→ GIVEN RECORDS:
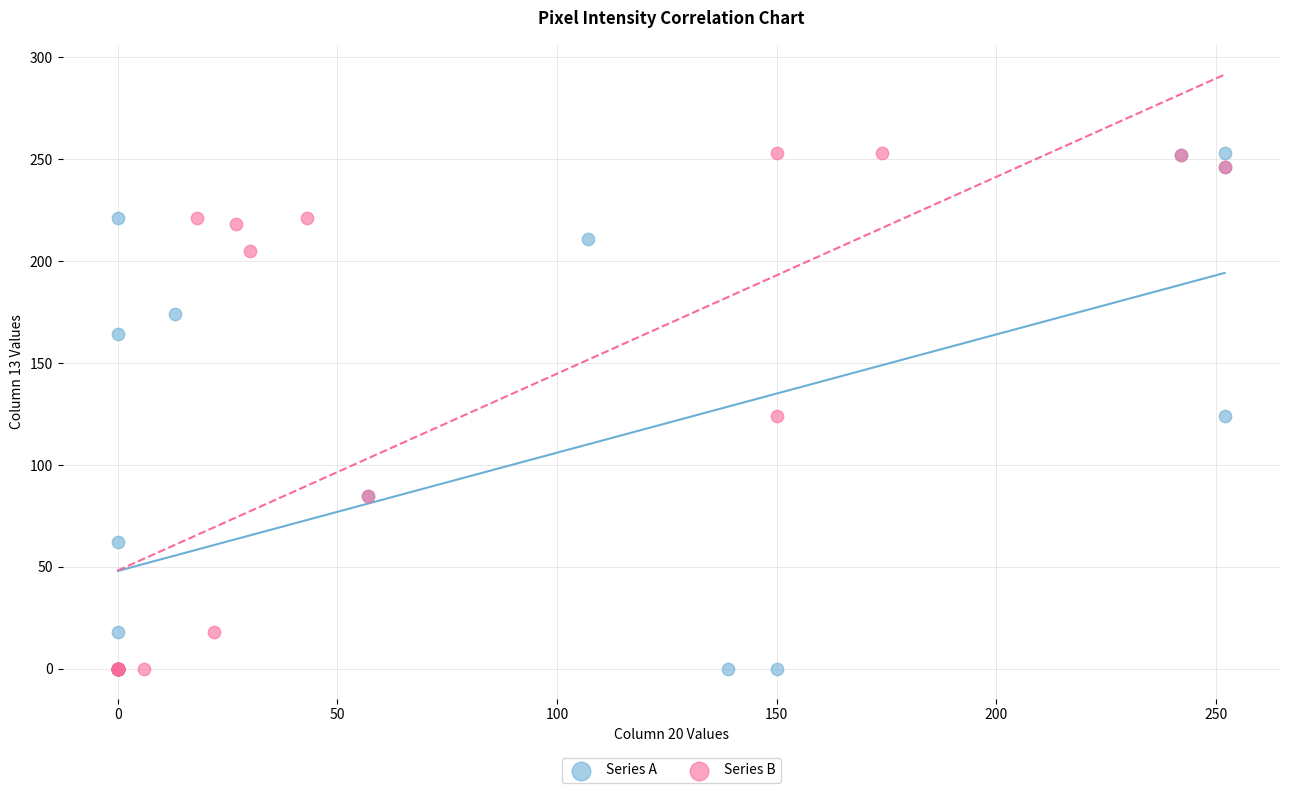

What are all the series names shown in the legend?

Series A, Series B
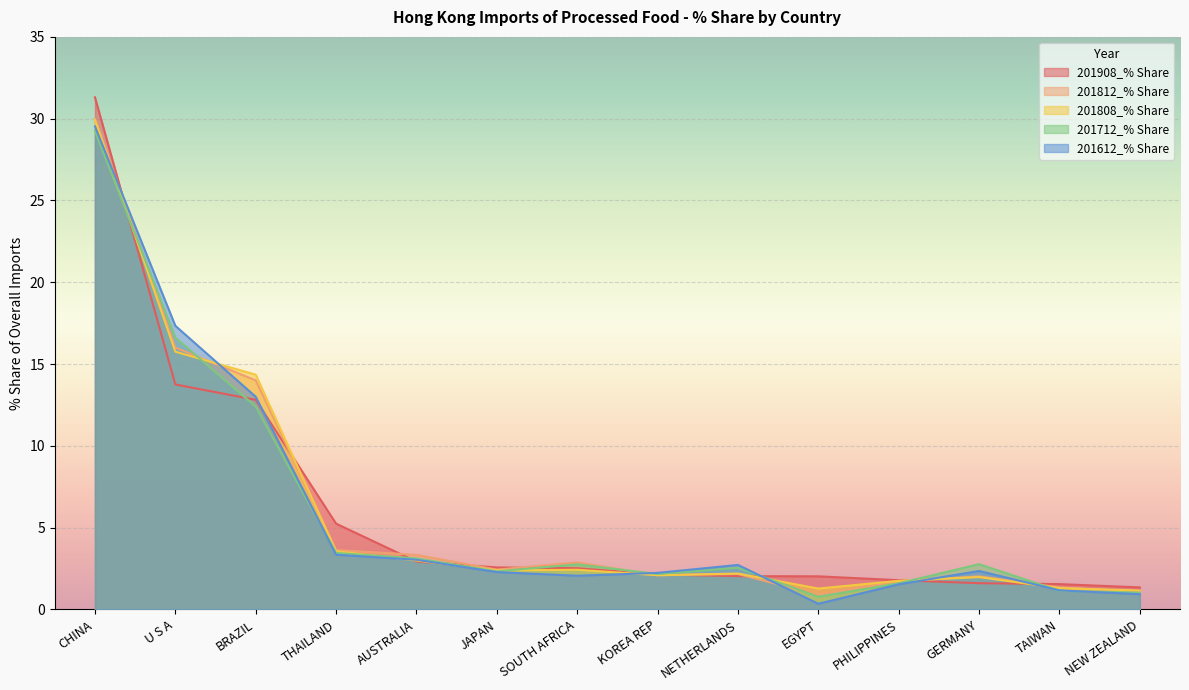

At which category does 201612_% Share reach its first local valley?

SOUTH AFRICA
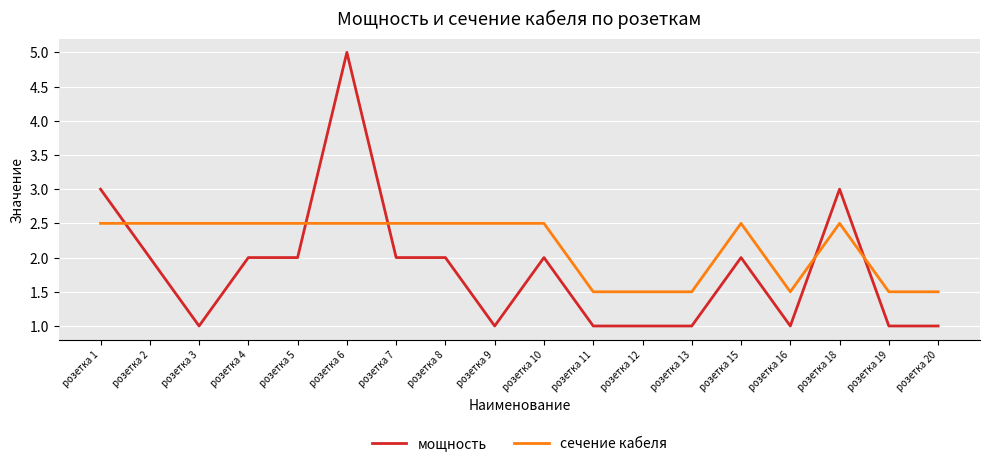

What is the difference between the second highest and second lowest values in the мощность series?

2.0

---

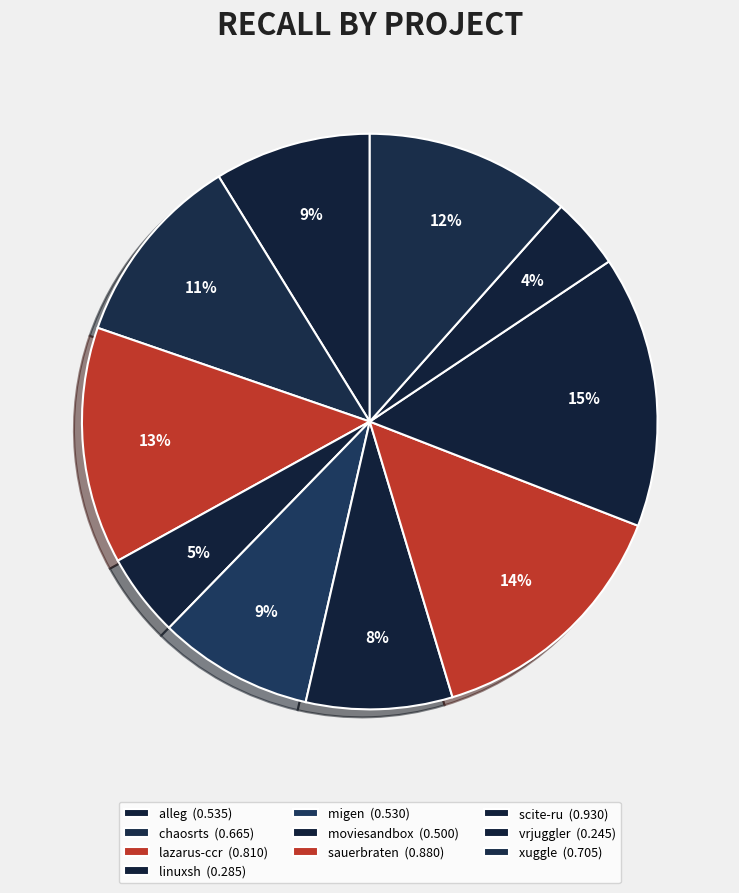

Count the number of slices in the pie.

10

---

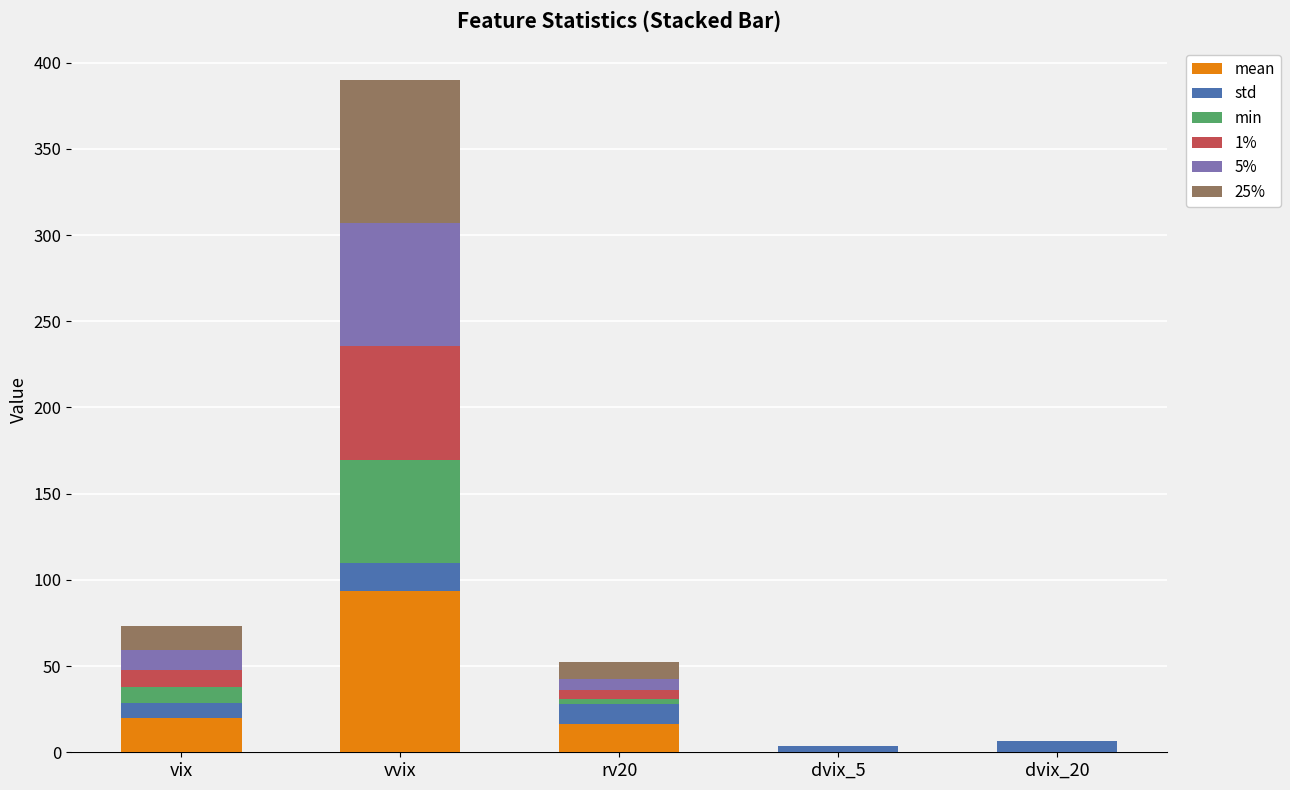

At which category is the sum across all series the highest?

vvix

→ EXERCISE PROMPT: Copy the data word for word, from the line containing "At which category does" through the line containing "What is the", including both of those lines. Leave out the pictures.

→ EXERCISE OUTPUT:
At which category does 201612_% Share reach its first local valley?

SOUTH AFRICA

What is the difference between the second highest and second lowest values in the мощность series?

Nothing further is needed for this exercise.